Nickel plating is a common process, but there are two main methods of producing a thin layer of nickel on the surface of a metallic object. The first is to use a traditional electroplating process whereby the parts to be plated are part of an electric circuit and form the cathodes. A rod of the plating metal is used as an anode. These are immersed into a bath of electrolyte commonly containing a salt of the metal to be plated. In the case of nickel plating, the salt used is Nickel Chloride. Quite often with electroplating, there are two or even three plating processes used for the best results, with an underlying electroplated layer of a different metal being used. The reason for this is to improve adhesion.
Quite often, most especially for high-strength steels, there is a serious disadvantage to electroplating, and that is the phenomenon of hydrogen embrittlement. Hydrogen gas is liberated at the surface of the cathode, i.e. the part to be plated, and this rapidly diffuses into the surface of the part, causing it to become brittle. This can be overcome by the use of a low-temperature post-plating heat treatment process which reverses the process of hydrogen diffusion into the surface layers. As an unqualified engineer some years ago, I was unaware of hydrogen embrittlement, and decided to send some motorcycle parts to be made pretty with zinc. I was soon to discover the error of my ways when my side-stand spring broke very soon afterwards. The same mistake is very often made on a much more grand scale.

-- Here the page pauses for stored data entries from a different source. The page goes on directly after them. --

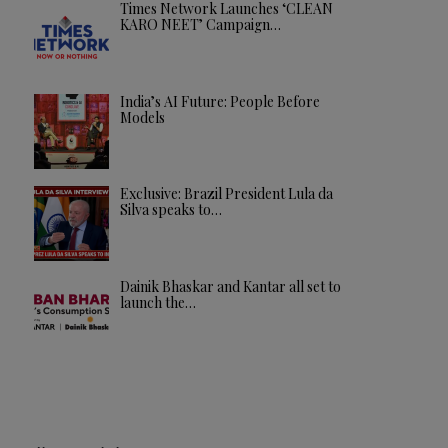
Times Network Launches ‘CLEAN
KARO NEET’ Campaign…
India’s AI Future: People Before
Models
Exclusive: Brazil President Lula da
Silva speaks to…
Dainik Bhaskar and Kantar all set to
launch the…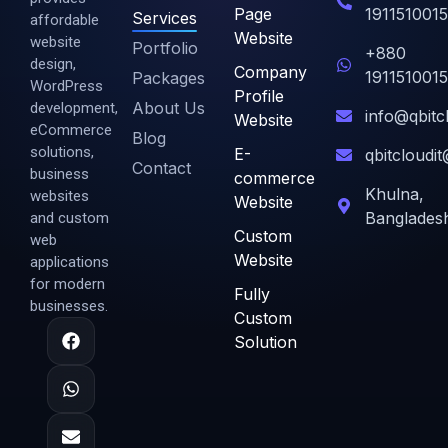
Page
1911510015
Services
affordable
Website
website
Portfolio
+880
design,
Company
1911510015
Packages
WordPress
Profile
About Us
development,
info@qbitc
Website
eCommerce
Blog
solutions,
E-
qbitcloudi
Contact
business
commerce
Khulna,
websites
Website
Banglades
and custom
Custom
web
Website
applications
for modern
Fully
businesses.
Custom
Solution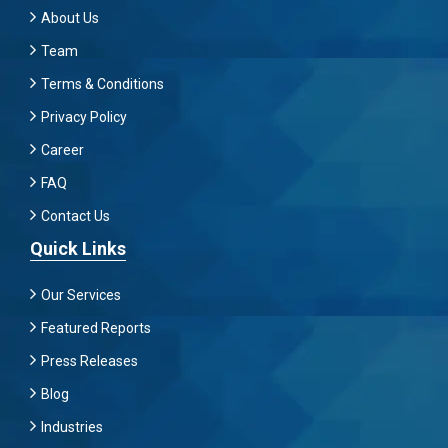
About Us
Team
Terms & Conditions
Privacy Policy
Career
FAQ
Contact Us
Quick Links
Our Services
Featured Reports
Press Releases
Blog
Industries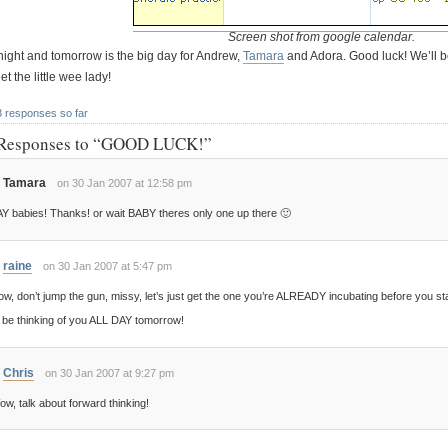
Screen shot from google calendar.
night and tomorrow is the big day for Andrew,
Tamara
and Adora. Good luck! We’ll be
t the little wee lady!
3 responses so far
Responses to “GOOD LUCK!”
Tamara
on 30 Jan 2007 at 12:58 pm
Y babies! Thanks! or wait BABY theres only one up there 🙂
raine
on 30 Jan 2007 at 5:47 pm
w, don’t jump the gun, missy, let’s just get the one you’re ALREADY incubating before you sta
ll be thinking of you ALL DAY tomorrow!
Chris
on 30 Jan 2007 at 9:27 pm
w, talk about forward thinking!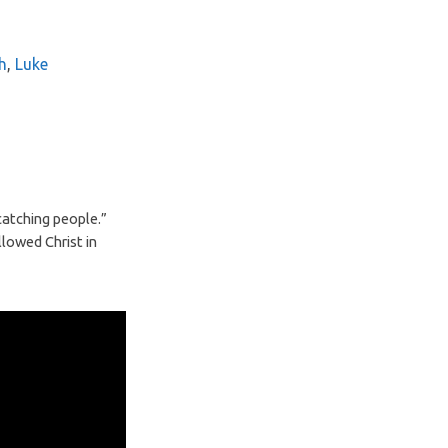
h
,
Luke
 catching people.”
llowed Christ in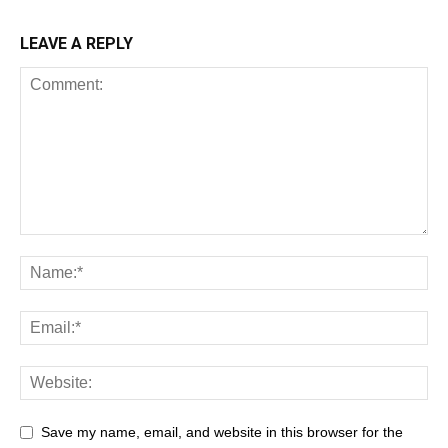
LEAVE A REPLY
Save my name, email, and website in this browser for the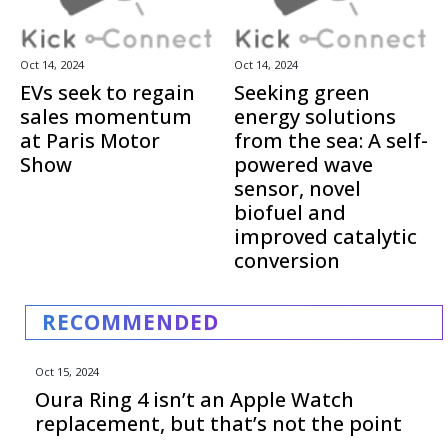
Oct 14, 2024
Oct 14, 2024
EVs seek to regain
Seeking green
sales momentum
energy solutions
at Paris Motor
from the sea: A self-
Show
powered wave
sensor, novel
biofuel and
improved catalytic
conversion
RECOMMENDED
Oct 15, 2024
Oura Ring 4 isn’t an Apple Watch
replacement, but that’s not the point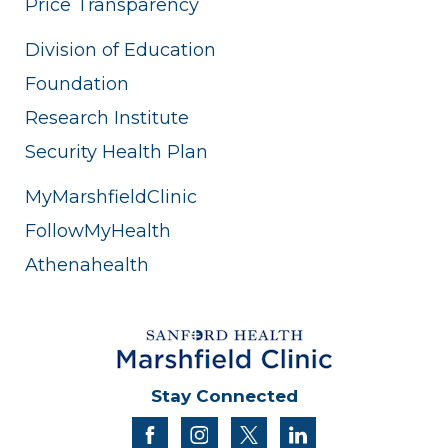
Price Transparency
Division of Education
Foundation
Research Institute
Security Health Plan
MyMarshfieldClinic
FollowMyHealth
Athenahealth
Stay Connected
facebook
instagram
twitter
linkedin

The second method of plating with nickel is known as electroless nickel plating, and as the name suggests, it does not rely on an applied electric current, but is a chemical reaction. It has an advantage in that the parts to be plated do not need to be electrically conductive, and so the process can be used on polymers, composites and ceramics etc. It is quite widely used to produce prototype representations of metallic parts by plating something made from polymer castings or parts produced by rapid prototype methods. Parts treated with electroless nickel platings have been known to suffer from hydrogen embrittlement and so for cyclically stressed parts, we need to take the same precautions as we would for parts using an electroplating process. The post-plate heat treatment is considered to improve adhesion of electroless nickel; the reason for this is felt to be reduction of internal stresses within the deposited nickel. It is possible to heat-treat the nickel plating to produce a very hard surface, but you must be careful that the heat-treatment does not otherwise compromise the existing material, i.e. by temper-softening it.
There are a number of variations on electroless nickel, and some coatings which are described as 'composite' coatings. These don't refer to the substrate, but to the face that it is possible to have embedded in the nickel matrix particles of other materials. There are a number of electroless nickel treatments which have additions of PTFE (Teflon) added for lower friction and several with ceramic particulate reinforcements, such as zirconia and silicon carbide. Although probably very expensive, electroless nickel composite platings containing industrial diamonds show good promise as wear resistant coatings. The accompanying picture shows the microstructure of an electroless nickel composite containing diamond.
Fig. 1 - Microstructure of an electroless nickel composite containing diamond.